=== Begin Enclosure ===
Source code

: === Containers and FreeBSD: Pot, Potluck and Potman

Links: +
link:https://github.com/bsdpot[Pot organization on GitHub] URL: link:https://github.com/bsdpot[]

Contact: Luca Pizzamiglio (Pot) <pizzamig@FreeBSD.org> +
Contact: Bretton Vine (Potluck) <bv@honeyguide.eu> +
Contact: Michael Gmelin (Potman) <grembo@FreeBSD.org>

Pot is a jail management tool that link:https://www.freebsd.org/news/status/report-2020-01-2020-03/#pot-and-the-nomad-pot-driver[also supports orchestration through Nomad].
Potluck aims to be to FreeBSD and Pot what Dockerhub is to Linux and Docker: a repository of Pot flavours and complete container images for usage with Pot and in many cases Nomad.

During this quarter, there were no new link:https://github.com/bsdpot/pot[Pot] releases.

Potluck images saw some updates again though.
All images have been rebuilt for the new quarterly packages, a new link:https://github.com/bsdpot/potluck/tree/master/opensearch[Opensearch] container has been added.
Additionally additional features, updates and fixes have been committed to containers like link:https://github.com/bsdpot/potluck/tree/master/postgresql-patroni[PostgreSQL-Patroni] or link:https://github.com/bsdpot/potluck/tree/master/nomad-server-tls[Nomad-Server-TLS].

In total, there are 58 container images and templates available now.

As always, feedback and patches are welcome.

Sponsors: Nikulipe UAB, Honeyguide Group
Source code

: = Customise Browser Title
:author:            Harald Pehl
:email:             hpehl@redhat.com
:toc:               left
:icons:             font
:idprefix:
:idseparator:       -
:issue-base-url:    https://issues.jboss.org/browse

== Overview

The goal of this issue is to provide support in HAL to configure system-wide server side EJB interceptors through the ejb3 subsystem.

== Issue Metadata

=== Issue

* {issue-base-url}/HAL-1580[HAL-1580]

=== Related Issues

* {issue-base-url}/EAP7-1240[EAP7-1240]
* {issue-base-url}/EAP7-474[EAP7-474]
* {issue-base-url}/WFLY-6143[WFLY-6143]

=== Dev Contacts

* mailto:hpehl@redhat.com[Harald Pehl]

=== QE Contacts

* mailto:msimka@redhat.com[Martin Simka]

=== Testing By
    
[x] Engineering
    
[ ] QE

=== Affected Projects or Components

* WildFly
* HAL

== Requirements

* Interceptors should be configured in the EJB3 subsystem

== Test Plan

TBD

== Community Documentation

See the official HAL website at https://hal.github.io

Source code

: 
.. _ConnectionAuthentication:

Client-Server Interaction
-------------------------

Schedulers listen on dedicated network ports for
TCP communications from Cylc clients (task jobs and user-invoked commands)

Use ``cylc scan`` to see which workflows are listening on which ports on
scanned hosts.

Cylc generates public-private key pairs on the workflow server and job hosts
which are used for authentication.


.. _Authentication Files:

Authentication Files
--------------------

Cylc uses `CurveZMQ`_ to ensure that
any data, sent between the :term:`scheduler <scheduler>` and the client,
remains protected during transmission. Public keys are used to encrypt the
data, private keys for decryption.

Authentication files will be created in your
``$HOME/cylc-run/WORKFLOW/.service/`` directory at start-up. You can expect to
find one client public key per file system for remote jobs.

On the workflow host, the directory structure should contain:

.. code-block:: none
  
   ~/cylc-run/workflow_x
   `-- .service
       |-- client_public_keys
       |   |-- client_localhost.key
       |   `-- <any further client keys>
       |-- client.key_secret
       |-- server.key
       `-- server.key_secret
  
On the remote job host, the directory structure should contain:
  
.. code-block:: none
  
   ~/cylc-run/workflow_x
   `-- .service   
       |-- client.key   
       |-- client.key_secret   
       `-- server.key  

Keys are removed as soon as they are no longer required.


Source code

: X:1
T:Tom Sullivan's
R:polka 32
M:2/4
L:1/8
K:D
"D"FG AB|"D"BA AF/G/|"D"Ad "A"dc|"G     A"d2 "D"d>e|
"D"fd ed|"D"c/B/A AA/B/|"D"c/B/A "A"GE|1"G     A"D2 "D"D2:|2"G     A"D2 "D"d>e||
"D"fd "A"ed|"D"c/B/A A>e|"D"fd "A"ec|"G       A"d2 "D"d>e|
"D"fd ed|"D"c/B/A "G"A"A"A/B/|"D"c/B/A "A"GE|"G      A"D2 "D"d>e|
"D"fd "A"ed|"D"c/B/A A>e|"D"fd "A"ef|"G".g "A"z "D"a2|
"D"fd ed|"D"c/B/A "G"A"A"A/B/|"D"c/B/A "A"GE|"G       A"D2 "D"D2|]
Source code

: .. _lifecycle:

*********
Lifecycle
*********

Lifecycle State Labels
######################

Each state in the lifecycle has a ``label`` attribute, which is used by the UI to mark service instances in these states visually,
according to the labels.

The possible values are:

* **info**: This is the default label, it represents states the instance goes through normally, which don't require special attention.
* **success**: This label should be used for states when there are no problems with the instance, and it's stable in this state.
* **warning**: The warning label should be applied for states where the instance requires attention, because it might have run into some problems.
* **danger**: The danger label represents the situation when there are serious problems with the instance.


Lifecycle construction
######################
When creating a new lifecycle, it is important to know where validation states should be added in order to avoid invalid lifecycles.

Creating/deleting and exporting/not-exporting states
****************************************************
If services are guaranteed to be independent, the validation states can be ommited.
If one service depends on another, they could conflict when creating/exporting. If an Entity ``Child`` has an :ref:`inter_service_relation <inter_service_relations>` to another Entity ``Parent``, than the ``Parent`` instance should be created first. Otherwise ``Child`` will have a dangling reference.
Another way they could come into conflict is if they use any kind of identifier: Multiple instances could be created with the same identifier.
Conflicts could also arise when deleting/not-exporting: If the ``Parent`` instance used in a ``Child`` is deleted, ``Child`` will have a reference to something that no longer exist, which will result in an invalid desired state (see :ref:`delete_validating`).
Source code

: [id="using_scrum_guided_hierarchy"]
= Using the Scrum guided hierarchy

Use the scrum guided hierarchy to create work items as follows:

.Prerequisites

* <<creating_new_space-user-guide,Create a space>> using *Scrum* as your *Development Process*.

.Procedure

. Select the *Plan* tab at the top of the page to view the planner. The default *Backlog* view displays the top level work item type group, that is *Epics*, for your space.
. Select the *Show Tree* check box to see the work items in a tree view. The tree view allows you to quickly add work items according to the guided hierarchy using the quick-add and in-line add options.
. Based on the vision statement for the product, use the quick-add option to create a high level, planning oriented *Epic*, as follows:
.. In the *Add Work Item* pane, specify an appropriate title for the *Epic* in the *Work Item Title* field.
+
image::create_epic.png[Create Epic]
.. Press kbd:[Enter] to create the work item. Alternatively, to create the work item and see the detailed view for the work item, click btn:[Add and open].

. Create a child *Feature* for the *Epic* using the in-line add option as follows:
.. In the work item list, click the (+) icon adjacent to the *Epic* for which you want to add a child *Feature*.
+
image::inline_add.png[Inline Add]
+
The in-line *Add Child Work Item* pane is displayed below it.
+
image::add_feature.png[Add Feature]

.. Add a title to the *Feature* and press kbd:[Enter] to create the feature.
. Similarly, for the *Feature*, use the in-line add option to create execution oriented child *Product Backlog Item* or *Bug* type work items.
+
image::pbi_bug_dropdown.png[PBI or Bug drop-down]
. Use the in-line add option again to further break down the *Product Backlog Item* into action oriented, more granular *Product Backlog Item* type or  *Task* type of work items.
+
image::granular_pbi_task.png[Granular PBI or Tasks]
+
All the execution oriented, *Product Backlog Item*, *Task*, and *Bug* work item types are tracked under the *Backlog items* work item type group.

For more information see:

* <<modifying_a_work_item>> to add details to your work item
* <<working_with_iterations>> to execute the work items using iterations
=== End Enclosure ===
*Exercise:* Filter the records above and return every line that holds the word "mailto".

*Result for this task:*
* mailto:hpehl@redhat.com[Harald Pehl]
* mailto:msimka@redhat.com[Martin Simka]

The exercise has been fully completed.